**To-do item**
Display each line of the listing below that contains the word "value".

**Supplied material**
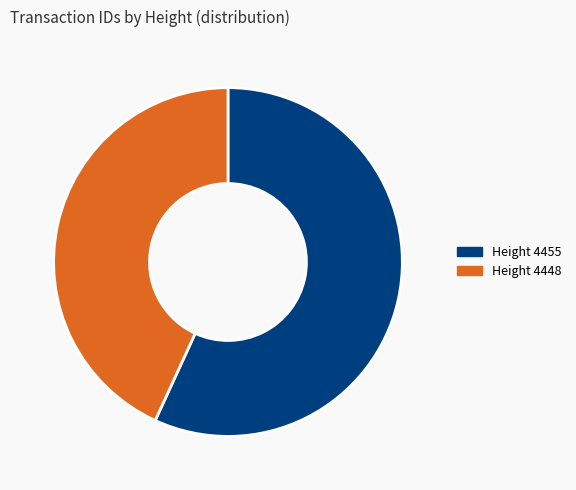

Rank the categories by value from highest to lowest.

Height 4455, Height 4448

==

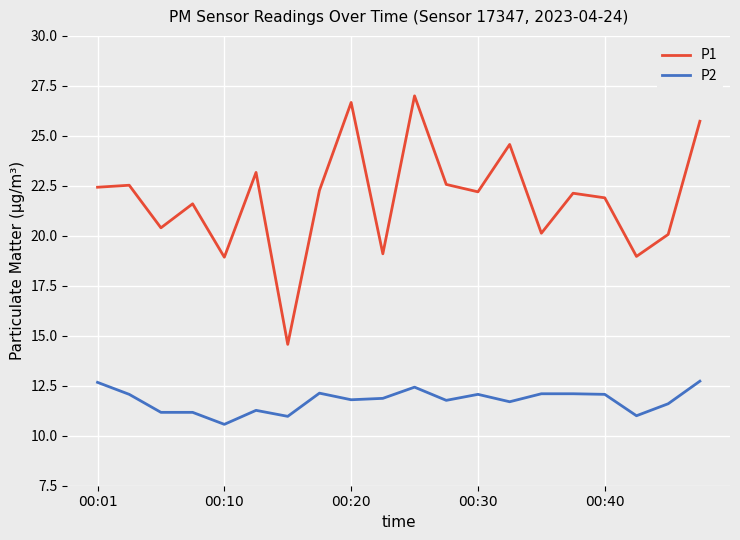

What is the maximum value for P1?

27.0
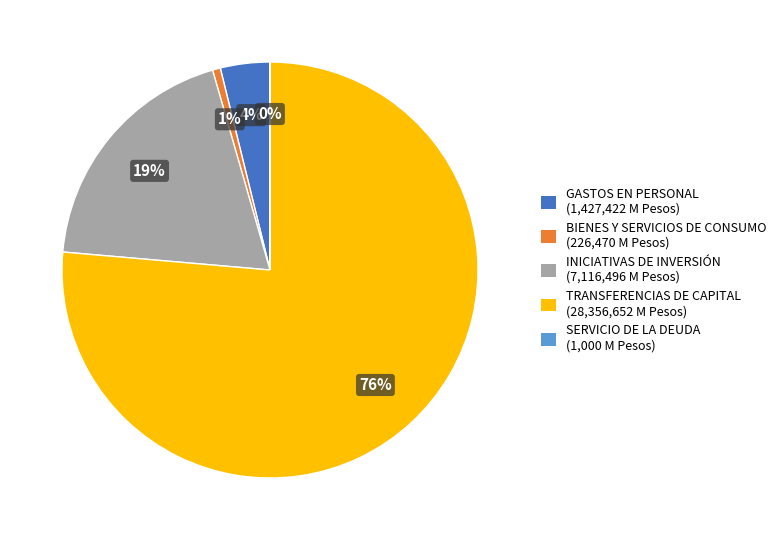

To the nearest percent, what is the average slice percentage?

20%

**Task solution**
Rank the categories by value from highest to lowest.
What is the maximum value for P1?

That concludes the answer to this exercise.